Privatized Prisons. At one time, the American penal
system operated under the idea that dangerous criminals needed to be put
under lock and key in order to protect society. Today, as states
attempt to save money by outsourcing prisons to private corporations,
imprisoning Americans in private prisons run by mega-corporations has
turned into a cash cow for big business. In exchange for corporations
buying and managing public prisons across the country at a supposed
savings to the states, the states have to agree to maintain a 90%
occupancy rate in the privately run prisons for at least 20 years. Such a
scheme simply encourages incarceration for the sake of profits, while
causing millions of Americans, most of them minor, nonviolent criminals,
to be handed over to corporations for lengthy prison sentences which do
nothing to protect society or prevent recidivism.
Endless wars. Having been co-opted by greedy defense
contractors, corrupt politicians and incompetent government officials,
America’s expanding military empire is bleeding the country dry at a
rate of more than $15 billion a month (or $20 million an hour)—and
that’s just what the government spends on foreign wars. That does not
include the cost of maintaining and staffing the 1000-plus U.S. military
bases spread around the globe. Incredibly, although the U.S.

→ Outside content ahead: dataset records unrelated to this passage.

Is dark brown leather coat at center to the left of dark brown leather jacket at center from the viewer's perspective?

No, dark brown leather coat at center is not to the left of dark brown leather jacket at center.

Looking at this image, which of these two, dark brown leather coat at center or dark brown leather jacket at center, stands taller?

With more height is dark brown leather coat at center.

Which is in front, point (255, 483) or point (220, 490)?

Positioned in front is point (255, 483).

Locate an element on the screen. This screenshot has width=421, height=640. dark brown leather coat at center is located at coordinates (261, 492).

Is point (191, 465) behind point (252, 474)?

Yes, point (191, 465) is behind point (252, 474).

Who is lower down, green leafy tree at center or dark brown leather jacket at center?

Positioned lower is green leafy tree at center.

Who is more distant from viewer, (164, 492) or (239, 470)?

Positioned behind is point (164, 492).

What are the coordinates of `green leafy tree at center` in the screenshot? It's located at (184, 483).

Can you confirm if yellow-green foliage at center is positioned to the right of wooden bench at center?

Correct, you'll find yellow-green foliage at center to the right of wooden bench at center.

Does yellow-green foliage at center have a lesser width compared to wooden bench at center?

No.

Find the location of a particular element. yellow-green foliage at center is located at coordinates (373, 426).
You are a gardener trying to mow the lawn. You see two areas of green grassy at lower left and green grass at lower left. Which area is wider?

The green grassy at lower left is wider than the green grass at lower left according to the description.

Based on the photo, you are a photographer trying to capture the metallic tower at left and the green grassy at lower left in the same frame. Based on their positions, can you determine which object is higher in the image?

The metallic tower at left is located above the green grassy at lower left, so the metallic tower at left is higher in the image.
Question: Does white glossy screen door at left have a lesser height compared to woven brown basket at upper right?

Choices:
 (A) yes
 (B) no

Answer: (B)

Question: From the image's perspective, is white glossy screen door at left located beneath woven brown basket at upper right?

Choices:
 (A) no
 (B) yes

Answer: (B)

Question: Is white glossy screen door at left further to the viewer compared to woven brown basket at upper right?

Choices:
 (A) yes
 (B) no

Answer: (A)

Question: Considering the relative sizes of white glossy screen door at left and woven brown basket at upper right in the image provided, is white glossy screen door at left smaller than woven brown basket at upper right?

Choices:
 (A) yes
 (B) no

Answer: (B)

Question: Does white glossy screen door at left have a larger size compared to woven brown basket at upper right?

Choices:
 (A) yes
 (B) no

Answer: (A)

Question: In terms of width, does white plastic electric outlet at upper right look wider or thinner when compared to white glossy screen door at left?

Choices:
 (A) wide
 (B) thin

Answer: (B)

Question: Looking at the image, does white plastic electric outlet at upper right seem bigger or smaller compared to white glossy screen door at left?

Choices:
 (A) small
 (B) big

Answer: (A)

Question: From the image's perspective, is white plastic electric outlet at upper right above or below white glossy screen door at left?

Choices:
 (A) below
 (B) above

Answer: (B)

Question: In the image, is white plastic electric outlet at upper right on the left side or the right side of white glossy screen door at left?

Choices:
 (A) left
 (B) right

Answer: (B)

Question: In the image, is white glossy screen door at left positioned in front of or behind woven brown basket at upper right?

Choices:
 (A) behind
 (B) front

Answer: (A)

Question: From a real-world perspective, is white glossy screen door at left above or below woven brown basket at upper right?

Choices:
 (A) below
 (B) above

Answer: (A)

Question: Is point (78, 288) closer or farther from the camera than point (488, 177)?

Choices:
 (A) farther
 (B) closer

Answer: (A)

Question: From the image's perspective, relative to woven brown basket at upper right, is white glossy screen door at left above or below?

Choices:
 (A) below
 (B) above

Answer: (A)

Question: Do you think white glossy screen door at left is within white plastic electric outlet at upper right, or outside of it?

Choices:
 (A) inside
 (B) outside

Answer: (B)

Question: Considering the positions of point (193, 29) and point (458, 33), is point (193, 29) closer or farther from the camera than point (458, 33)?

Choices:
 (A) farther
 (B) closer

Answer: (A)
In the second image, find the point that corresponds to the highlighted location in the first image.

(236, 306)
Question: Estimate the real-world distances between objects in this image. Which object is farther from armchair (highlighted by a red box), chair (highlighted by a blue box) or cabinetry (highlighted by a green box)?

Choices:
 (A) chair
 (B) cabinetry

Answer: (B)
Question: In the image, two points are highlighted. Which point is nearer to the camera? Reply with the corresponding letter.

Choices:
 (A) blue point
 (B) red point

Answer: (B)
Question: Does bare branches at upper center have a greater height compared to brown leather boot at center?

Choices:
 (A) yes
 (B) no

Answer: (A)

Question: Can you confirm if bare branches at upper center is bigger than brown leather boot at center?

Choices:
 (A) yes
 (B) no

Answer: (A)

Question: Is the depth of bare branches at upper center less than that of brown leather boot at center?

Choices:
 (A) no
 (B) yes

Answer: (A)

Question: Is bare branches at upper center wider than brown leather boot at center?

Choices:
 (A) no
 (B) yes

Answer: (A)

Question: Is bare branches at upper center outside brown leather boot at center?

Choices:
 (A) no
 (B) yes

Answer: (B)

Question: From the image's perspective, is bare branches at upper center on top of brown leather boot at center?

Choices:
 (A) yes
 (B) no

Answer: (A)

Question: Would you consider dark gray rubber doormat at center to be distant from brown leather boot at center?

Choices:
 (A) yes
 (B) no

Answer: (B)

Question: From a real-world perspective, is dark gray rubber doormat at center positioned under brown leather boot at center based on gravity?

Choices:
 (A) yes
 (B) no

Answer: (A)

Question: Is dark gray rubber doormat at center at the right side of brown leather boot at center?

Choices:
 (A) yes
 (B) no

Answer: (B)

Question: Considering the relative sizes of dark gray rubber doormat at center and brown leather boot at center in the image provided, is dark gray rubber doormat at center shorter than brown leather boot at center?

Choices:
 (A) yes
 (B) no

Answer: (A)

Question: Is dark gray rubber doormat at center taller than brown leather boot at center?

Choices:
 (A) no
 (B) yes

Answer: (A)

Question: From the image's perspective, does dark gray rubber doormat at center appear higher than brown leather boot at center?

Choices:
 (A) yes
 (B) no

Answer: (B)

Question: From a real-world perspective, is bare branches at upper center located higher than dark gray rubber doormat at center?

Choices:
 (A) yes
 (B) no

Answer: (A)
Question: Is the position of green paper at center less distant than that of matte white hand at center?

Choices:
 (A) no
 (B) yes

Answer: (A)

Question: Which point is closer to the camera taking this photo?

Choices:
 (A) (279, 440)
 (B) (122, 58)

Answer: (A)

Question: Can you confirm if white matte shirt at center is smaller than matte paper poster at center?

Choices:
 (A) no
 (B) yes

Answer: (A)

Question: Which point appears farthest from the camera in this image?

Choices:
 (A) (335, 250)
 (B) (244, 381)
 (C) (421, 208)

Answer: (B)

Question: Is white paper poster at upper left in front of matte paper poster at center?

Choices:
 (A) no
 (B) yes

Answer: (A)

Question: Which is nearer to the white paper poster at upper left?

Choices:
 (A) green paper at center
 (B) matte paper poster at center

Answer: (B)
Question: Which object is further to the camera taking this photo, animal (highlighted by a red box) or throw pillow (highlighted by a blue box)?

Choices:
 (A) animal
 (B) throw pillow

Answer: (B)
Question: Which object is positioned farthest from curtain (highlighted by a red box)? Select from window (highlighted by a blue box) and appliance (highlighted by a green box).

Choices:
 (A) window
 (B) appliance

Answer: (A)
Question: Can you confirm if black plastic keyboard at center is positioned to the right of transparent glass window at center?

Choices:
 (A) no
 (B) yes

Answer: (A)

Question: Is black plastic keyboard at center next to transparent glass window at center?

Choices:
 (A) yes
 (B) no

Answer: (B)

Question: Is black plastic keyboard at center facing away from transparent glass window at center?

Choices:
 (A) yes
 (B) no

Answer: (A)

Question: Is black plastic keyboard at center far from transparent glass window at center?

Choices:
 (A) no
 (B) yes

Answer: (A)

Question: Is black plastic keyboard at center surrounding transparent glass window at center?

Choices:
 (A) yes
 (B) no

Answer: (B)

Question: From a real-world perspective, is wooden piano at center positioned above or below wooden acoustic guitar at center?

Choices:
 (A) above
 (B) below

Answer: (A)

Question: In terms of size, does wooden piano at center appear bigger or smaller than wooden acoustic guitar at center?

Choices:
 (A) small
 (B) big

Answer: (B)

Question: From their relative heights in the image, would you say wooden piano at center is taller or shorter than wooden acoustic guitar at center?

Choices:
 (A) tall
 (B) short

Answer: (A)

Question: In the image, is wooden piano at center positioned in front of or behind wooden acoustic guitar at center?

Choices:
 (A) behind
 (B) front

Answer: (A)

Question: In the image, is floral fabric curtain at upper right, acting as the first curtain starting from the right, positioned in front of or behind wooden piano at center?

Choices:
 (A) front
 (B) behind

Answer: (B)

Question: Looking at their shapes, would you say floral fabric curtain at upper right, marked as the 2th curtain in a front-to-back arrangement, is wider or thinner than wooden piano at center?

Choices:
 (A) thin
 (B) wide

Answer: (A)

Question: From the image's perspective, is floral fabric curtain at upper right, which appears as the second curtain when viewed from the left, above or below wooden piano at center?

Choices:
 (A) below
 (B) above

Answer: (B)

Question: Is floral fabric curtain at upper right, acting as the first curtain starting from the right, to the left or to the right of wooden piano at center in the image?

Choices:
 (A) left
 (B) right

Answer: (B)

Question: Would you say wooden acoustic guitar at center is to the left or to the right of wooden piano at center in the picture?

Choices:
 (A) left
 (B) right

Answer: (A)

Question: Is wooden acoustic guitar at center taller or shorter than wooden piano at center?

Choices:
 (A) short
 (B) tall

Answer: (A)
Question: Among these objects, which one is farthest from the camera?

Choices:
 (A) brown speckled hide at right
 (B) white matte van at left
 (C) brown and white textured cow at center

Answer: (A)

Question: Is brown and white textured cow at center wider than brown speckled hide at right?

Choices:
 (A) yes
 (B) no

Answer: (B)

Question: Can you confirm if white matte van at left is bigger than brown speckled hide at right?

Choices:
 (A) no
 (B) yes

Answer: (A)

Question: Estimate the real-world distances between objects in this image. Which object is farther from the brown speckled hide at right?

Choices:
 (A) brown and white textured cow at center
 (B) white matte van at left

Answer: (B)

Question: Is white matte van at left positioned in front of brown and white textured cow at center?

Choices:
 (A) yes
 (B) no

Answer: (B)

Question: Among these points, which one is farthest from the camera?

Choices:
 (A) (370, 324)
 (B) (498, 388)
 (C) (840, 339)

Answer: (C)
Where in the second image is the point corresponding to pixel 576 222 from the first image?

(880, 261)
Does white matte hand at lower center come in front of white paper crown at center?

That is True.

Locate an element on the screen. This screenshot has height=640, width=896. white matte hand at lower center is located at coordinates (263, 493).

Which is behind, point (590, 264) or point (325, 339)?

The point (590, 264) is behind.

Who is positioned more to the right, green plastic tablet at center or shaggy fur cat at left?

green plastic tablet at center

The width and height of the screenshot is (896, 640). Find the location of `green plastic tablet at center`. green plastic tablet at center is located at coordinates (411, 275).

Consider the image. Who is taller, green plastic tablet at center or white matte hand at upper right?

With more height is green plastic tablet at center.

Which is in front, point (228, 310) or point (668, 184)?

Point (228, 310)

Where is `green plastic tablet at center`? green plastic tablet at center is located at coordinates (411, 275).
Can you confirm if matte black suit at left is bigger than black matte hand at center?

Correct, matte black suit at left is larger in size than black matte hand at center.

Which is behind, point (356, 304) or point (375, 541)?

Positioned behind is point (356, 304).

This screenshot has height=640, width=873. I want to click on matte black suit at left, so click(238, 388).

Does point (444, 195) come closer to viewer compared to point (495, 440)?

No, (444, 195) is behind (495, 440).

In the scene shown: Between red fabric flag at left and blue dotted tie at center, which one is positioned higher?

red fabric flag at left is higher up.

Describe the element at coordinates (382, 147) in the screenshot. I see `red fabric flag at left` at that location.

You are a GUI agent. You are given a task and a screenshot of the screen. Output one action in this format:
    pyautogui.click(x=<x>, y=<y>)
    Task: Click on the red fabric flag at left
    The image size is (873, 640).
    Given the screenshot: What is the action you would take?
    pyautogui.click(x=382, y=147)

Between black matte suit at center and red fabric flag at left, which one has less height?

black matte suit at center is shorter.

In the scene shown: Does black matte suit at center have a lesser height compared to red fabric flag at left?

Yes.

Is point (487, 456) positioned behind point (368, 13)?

constitutes only 5% of the world's population, America boasts almost 50%
of the world's total military expenditure, spending more on the
military than the next 19 biggest spending nations combined. In fact,
the Pentagon spends more on war than all 50 states combined spend on
health, education, welfare, and safety. Yet what most Americans fail to
recognize is that these ongoing wars have little to do with keeping the
country safe and everything to do with enriching the military industrial
complex at taxpayer expense.
Rise of the Imperial President. During his two terms
in office, George W. Bush stepped outside the boundaries of the
Constitution and assembled an amazing toolbox of powers that greatly
increased the authority of the Executive branch and the reach of the
federal government. Bush expanded presidential power to, among other
things, allow government agents to secretly open the private mail of
American citizens; authorize government agents to secretly, and
illegally, listen in on the phone calls of American citizens and read
our e-mails; assume control of the federal government following a
“catastrophic event”; and declare martial law. Thus, the groundwork was
laid for an imperial presidency, a state of affairs that continued after
Barack Obama’s ascension to the Oval Office and one that will likely
not improve, no matter who wins on Election Day, unless something is
done to restore the balance between government and its citizens.